§ **Job item**: Your copy of the data should match it exactly, except that the pictures are gone.

§ **Supplied data**:
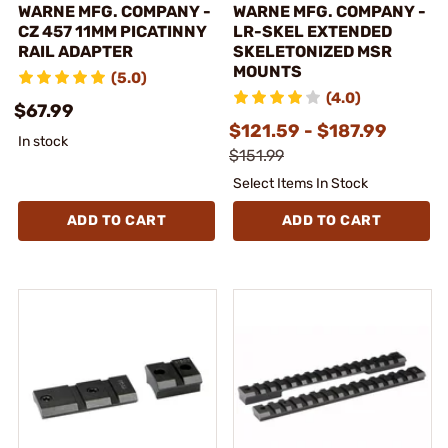
WARNE MFG. COMPANY -
WARNE MFG. COMPANY -
CZ 457 11MM PICATINNY
LR-SKEL EXTENDED
RAIL ADAPTER
SKELETONIZED MSR
MOUNTS
(5.0)
(4.0)
$67.99
$121.59 - $187.99
In stock
$151.99
Select Items In Stock
ADD TO CART
ADD TO CART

§ **Your response**:
WARNE MFG. COMPANY -
WARNE MFG. COMPANY -
CZ 457 11MM PICATINNY
LR-SKEL EXTENDED
RAIL ADAPTER
SKELETONIZED MSR
MOUNTS
(5.0)
(4.0)
$67.99
$121.59 - $187.99
In stock
$151.99
Select Items In Stock
ADD TO CART
ADD TO CART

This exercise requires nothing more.